しかしレベルを上げステータスを上げる事でその成長速度は改善されるが、レベル上げを放棄したアンナはいまだに成長速度が遅いままなのだ。
それは同時にウィルの成長速度も遅くなると言う事なので、ウィルがアンナから離れる気が無いのは精霊としての務めを放棄したものと判断され、光の精霊としての格を取り上げられ、今はただの無属性精霊として存在する事になった。
故に新たな光の精霊が誕生する事になったそうだ。
「それにね、そもそも私は言うほど魔力が多くないのよ。だから肉体の成長度合いからしてまだまだステータスを上げる事は可能と言われても、私的に色々あり過ぎて今が限界なの。そうじゃないと魔導書の作成も儘ならなくなるの。私は何を犠牲にしても今の生活を守りたいって、私の完全な我儘にウィルをつき合わせて本当に申し訳ないと思ってた」
「そんな事は考えなくて良いのよ。私があなたと一緒に居る事を選んだの」
アンナとウィルが盛り上がりを見せる中、ロザリアンヌはふと思いついた疑問が頭から離れなかった。
もしかして【プリンセス・ロザリアンロード】はアンナが主人公で、そして既にバッドエンディングを迎え、今はその後の世界と言う事なのか?

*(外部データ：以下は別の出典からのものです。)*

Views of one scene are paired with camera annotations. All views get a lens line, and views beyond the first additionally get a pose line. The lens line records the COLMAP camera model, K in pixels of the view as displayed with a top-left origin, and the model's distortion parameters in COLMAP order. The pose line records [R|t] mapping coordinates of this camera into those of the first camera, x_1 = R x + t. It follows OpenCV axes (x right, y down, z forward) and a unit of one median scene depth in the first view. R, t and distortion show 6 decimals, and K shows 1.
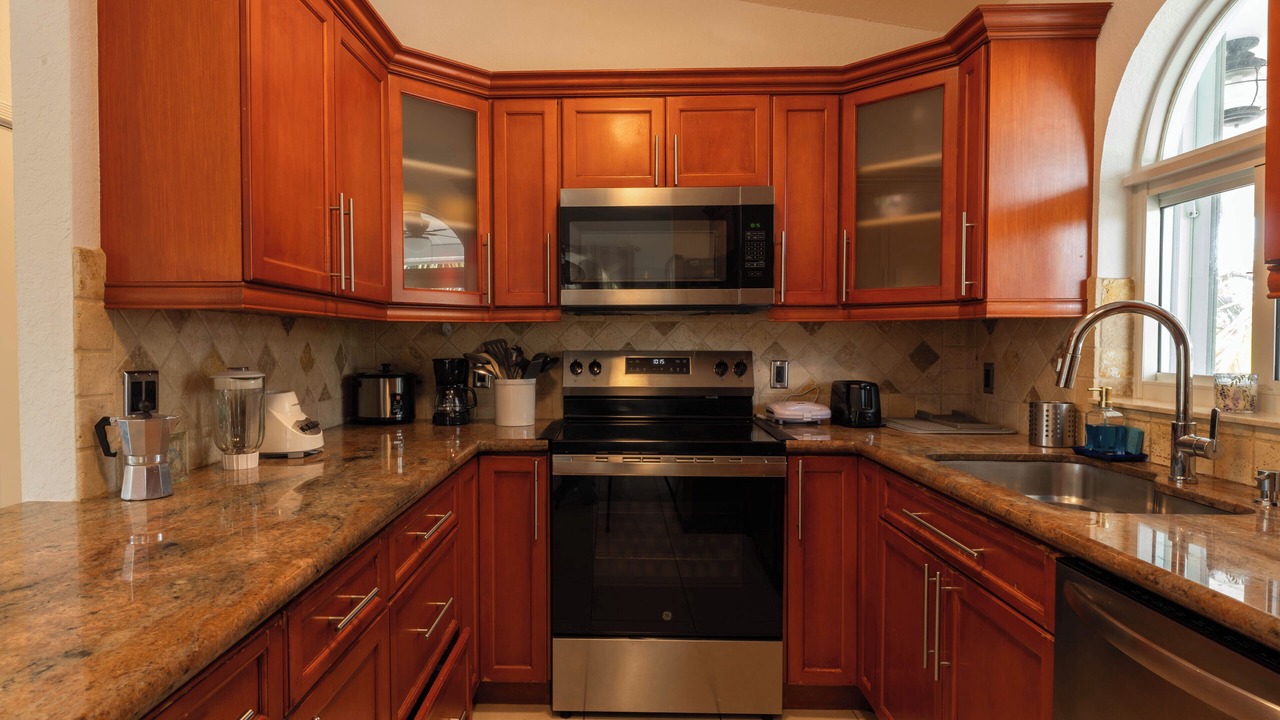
lens RADIAL K [[585.8, 0, 602.3], [0, 585.8, 360.8], [0, 0, 1]] dist [-0.002435, -0.000224]
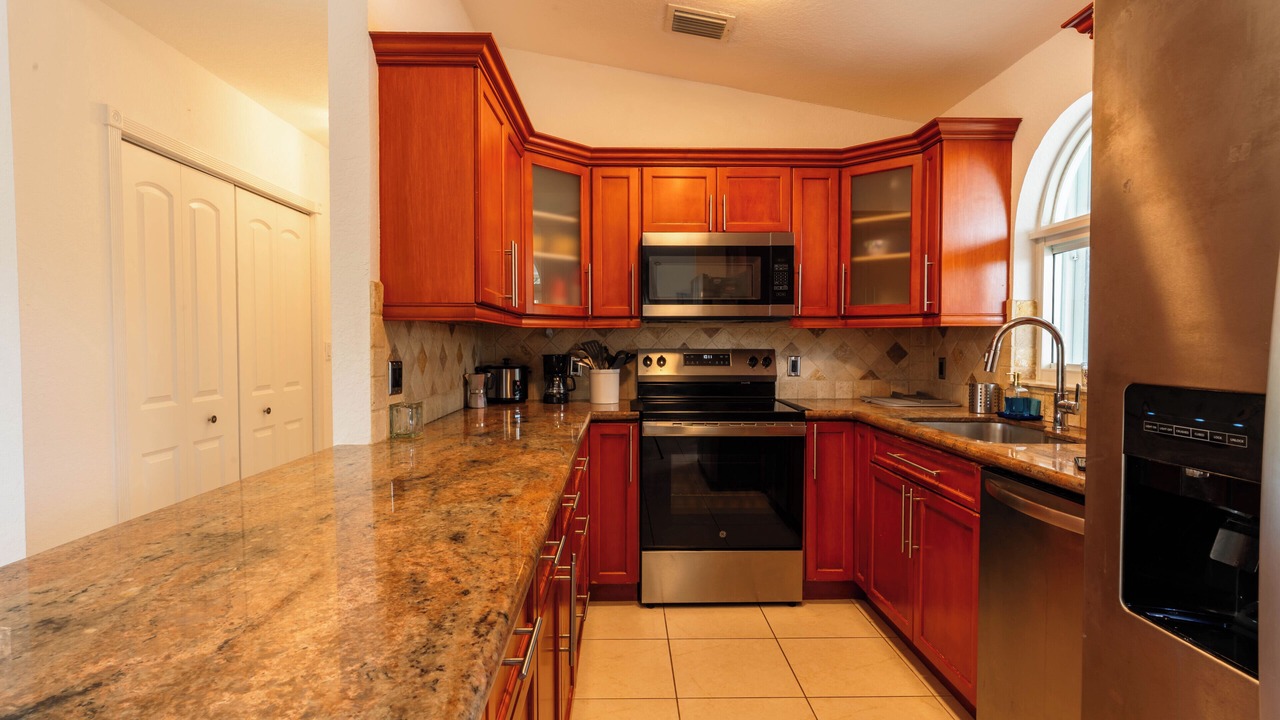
lens RADIAL K [[515.9, 0, 629.9], [0, 515.9, 358.8], [0, 0, 1]] dist [-0.001135, -0.000150]
pose [[0.999209, 0.000054, 0.039772, -0.173210], [-0.000009, 0.999999, -0.001134, 0.009333], [-0.039772, 0.001133, 0.999208, -0.260185]]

だとしたら、私の知る登場人物はみんなもう既にフェードアウトしていると言う事で、これから先は私のまったく知らない世界と言う事か?
何だか色んな疑問が頭の中を複雑にさせて、上手く考えが纏まりそうもなかった。
しかし少し冷静になってみると、そもそも元から【プリンセス・ロザリアンロード】に参加しないと決めていた。
ならばこれから先の人生はロザリアンヌの思うように生きれば良いだけだと、複雑に考えるのを止めて吹っ切る事ができた。
「私はこの子を大事にして仲良くするわ」
この先がどうなるかなんて不安を抱え考えるだけ無駄だ。
自分はこの光の精霊に愛され選ばれたのだ。
だとしたらこの先も一緒に成長して行くのみ。
(私は自分が目指す錬金術師になり、この子は光の精霊の王になるのね)
まだまだ盛り上がろうとするアンナとウィルを他所に、ロザリアンヌは自分の中に居る光の精霊に宣言したのだった。